Вера в знание высшей истины, блага народа, вера в сокрушительную силу организации видна в террористической деятельности народников. Народники не спрашивали народ, хочет ли он, чтобы убили царя, произвели потрясения и навечно загнали его в общины. В литературе наиболее наглядно это выразилось в теории заговора Ткачёва и в допущении возможности насилия по отношению к освобождаемому народу. А на практике это осуществили большевики после 1917 г.
7.5.6. Либералы второй половины XIX в.
После освобождения крестьян в России существовало либеральное, нереволюционное, общественное движение, выступавшее за развитие России по западному, капиталистическому пути. Российский либерализм имел свою специфику. В западных странах либералы (от латинского слова liber – свобода) – это люди, выступающие за как можно большую свободу предпринимательской деятельности, невмешательство государства в рыночные отношения или другими словами, за свободное, открытое общество, основанное на частной собственности, рыночных отношениях, демократии, свободе и уважении личности.

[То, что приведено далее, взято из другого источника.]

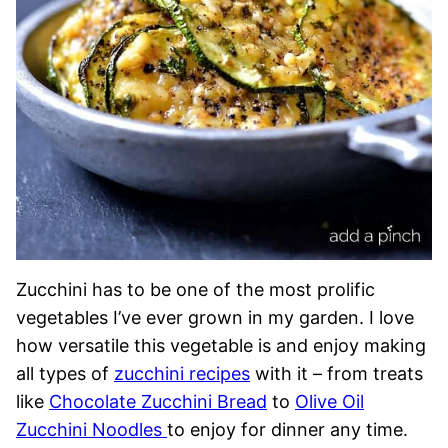
Zucchini has to be one of the most prolific
vegetables I’ve ever grown in my garden. I love
how versatile this vegetable is and enjoy making
all types of
zucchini recipes
with it – from treats
like
Chocolate Zucchini Bread
to
Olive Oil
Zucchini Noodles
to enjoy for dinner any time.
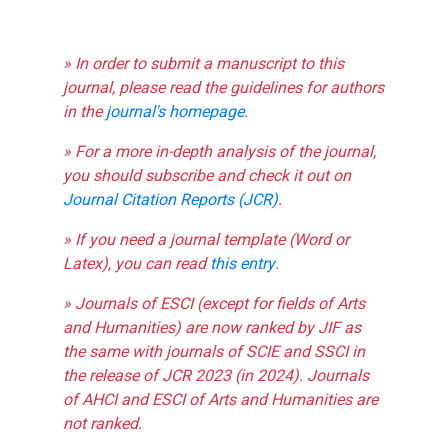
» In order to submit a manuscript to this
journal, please read the guidelines for authors
in the
journal's homepage
.
» For a more in-depth analysis of the journal,
you should subscribe and check it out on
Journal Citation Reports (JCR)
.
» If you need a journal template (Word or
Latex), you can read
this entry
.
» Journals of ESCI (except for fields of Arts
and Humanities) are now ranked by JIF as
the same with journals of SCIE and SSCI in
the release of JCR 2023 (in 2024). Journals
of AHCI and ESCI of Arts and Humanities are
not ranked.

Российские либералы второй половины XIX в. выступали за необходимость перехода на чисто западный путь «культурного» капитализма, но насаждаемого сверху через государственные структуры, за сохранение самодержавия, полагая, что можно развивать капиталистический уклад без конституции и демократии западного типа. Они были против создания политических партий, образования элементов гражданского общества, а преобразования, по их мнению, должна была проводить просвещённая государственная бюрократия как основа продвижения вперед. По сути российские либералы выступали не за рыночное капиталистическое общество, а за индустриализацию России под государственным контролем и в интересах в первую очередь государства, а не общества.
Свою непосредственную задачу российские либералы видели в оказании содействия российским императорам в преобразовании России на новых основаниях. Эта точка зрения нашла отражение в приветственной речи одного из ведущих либеральных деятелей Б. Чичерина в адрес Александра III. Реакция царя на предложение содействия показала, что либералы серьёзно заблуждались и на счёт намерений самодержавия развивать Россию по капиталистическому пути, укреплять в ней права и свободы, так и на счёт потребности для царя в помощи с их стороны.